[Supplied material Boundary: Start]

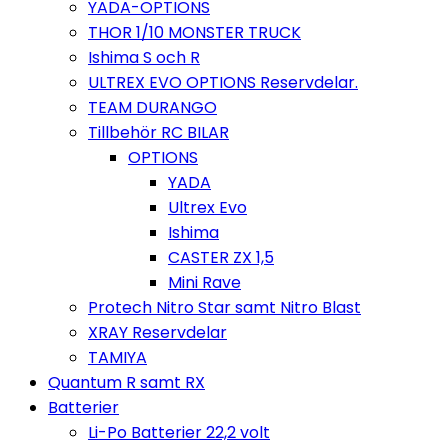
YADA-OPTIONS
THOR 1/10 MONSTER TRUCK
Ishima S och R
ULTREX EVO OPTIONS Reservdelar.
TEAM DURANGO
Tillbehör RC BILAR
OPTIONS
YADA
Ultrex Evo
Ishima
CASTER ZX 1,5
Mini Rave
Protech Nitro Star samt Nitro Blast
XRAY Reservdelar
TAMIYA
Quantum R samt RX
Batterier
Li-Po Batterier 22,2 volt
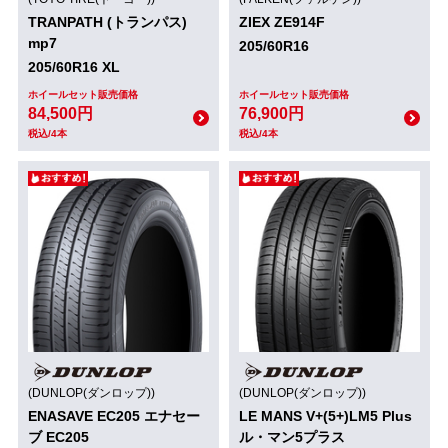
TRANPATH (トランパス)
ZIEX ZE914F
mp7
205/60R16
205/60R16 XL
ホイールセット販売価格
ホイールセット販売価格
84,500円
76,900円
税込/4本
税込/4本
(DUNLOP(ダンロップ))
(DUNLOP(ダンロップ))
ENASAVE EC205 エナセー
LE MANS V+(5+)LM5 Plus
ブ EC205
ル・マン5プラス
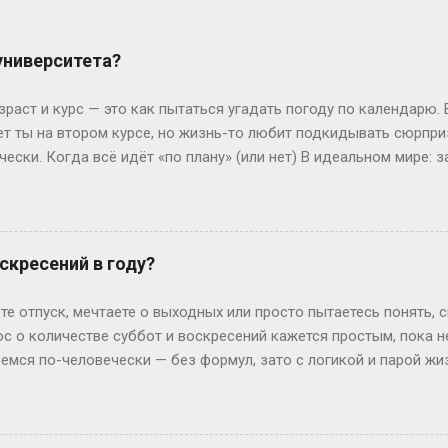
 университета?
зраст и курс — это как пытаться угадать погоду по календарю.
лет ты на втором курсе, но жизнь-то любит подкидывать сюрпр
чески. Когда всё идёт «по плану» (или нет) В идеальном мире: з
, второй курс. Но реальность часто напоминает автобус, которы
восибирска: отучился год, ушёл в армию, вернулся — и теперь он
ьем. Или Мария из Испании: взяла gap year, работала в хостеле
офии, пока её ровесники пишут курсовые. Кстати, в Германии 
скресений в году?
 обидно: тебе 19, а ты только получил школьный аттестат. Зат
ивают техникум и вовсю работают. Академы, переводы и прочие 
те отпуск, мечтаете о выходных или просто пытаетесь понять, 
им, Иван с первого к...
ос о количестве суббот и воскресений кажется простым, пока 
ремся по-человечески — без формул, зато с логикой и парой ж
дных на каждый Год — это 365 дней. Делим на недели: 365 ÷ 7 =
и воскресений выходит по 52 штуки. Но тут же мозг вопрошает: 
: он прицепляется к следующему году, сдвигая старт. Например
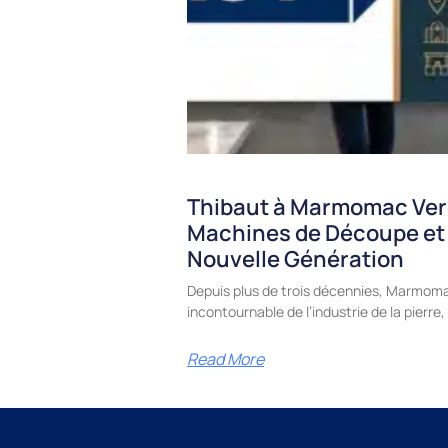
Thibaut à Marmomac Ver
Machines de Découpe et
Nouvelle Génération
Depuis plus de trois décennies, Marmoma
incontournable de l’industrie de la pierr
Read More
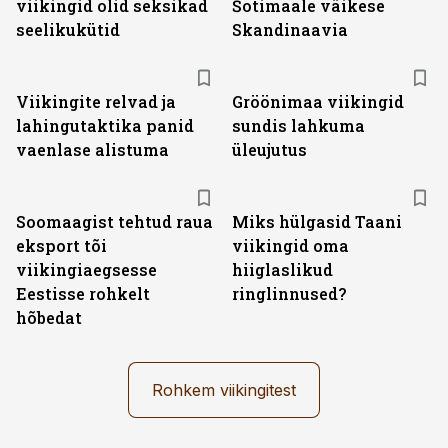
viikingid olid seksikad
Šotimaale väikese
seelikukütid
Skandinaavia
Viikingite relvad ja
Gröönimaa viikingid
lahingutaktika panid
sundis lahkuma
vaenlase alistuma
üleujutus
Soomaagist tehtud raua
Miks hülgasid Taani
eksport tõi
viikingid oma
viikingiaegsesse
hiiglaslikud
Eestisse rohkelt
ringlinnused?
hõbedat
Rohkem viikingitest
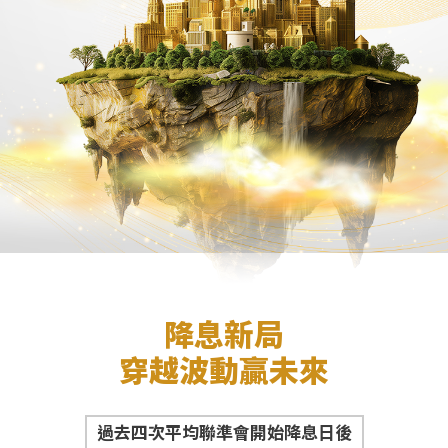
降息新局
穿越波動贏未來
過去四次平均聯準會開始降息日後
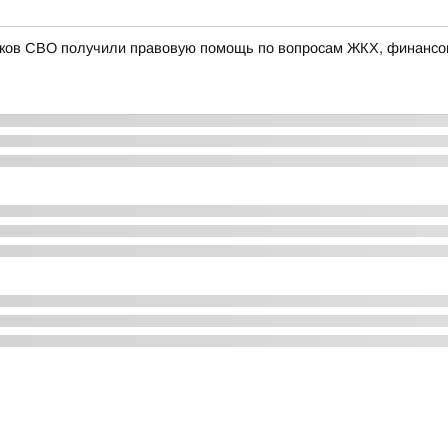
иков СВО получили правовую помощь по вопросам ЖКХ, финансо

[Supplied material Boundary: End]

**Your instructions:**
Update the rows above so that every "Reservdelar" becomes "Spare Parts", keeping everything else the same. Leave out the pictures.

**Answer box:**
YADA-OPTIONS
THOR 1/10 MONSTER TRUCK
Ishima S och R
ULTREX EVO OPTIONS Spare Parts.
TEAM DURANGO
Tillbehör RC BILAR
OPTIONS
YADA
Ultrex Evo
Ishima
CASTER ZX 1,5
Mini Rave
Protech Nitro Star samt Nitro Blast
XRAY Spare Parts
TAMIYA
Quantum R samt RX
Batterier
Li-Po Batterier 22,2 volt
TRANPATH (トランパス)
ZIEX ZE914F
mp7
205/60R16
205/60R16 XL
ホイールセット販売価格
ホイールセット販売価格
84,500円
76,900円
税込/4本
税込/4本
(DUNLOP(ダンロップ))
(DUNLOP(ダンロップ))
ENASAVE EC205 エナセー
LE MANS V+(5+)LM5 Plus
ブ EC205
ル・マン5プラス
 университета?
зраст и курс — это как пытаться угадать погоду по календарю.
лет ты на втором курсе, но жизнь-то любит подкидывать сюрпр
чески. Когда всё идёт «по плану» (или нет) В идеальном мире: з
, второй курс. Но реальность часто напоминает автобус, которы
восибирска: отучился год, ушёл в армию, вернулся — и теперь он
ьем. Или Мария из Испании: взяла gap year, работала в хостеле
офии, пока её ровесники пишут курсовые. Кстати, в Германии 
скресений в году?
 обидно: тебе 19, а ты только получил школьный аттестат. Зат
ивают техникум и вовсю работают. Академы, переводы и прочие 
те отпуск, мечтаете о выходных или просто пытаетесь понять, 
им, Иван с первого к...
ос о количестве суббот и воскресений кажется простым, пока 
ремся по-человечески — без формул, зато с логикой и парой ж
дных на каждый Год — это 365 дней. Делим на недели: 365 ÷ 7 =
и воскресений выходит по 52 штуки. Но тут же мозг вопрошает: 
: он прицепляется к следующему году, сдвигая старт. Например
Thibaut à Marmomac Ver
Machines de Découpe et
Nouvelle Génération
Depuis plus de trois décennies, Marmoma
incontournable de l’industrie de la pierr
Read More
viikingid olid seksikad
Šotimaale väikese
seelikukütid
Skandinaavia
Viikingite relvad ja
Gröönimaa viikingid
lahingutaktika panid
sundis lahkuma
vaenlase alistuma
üleujutus
Soomaagist tehtud raua
Miks hülgasid Taani
eksport tõi
viikingid oma
viikingiaegsesse
hiiglaslikud
Eestisse rohkelt
ringlinnused?
hõbedat
Rohkem viikingitest
降息新局
穿越波動贏未來
過去四次平均聯準會開始降息日後
иков СВО получили правовую помощь по вопросам ЖКХ, финансо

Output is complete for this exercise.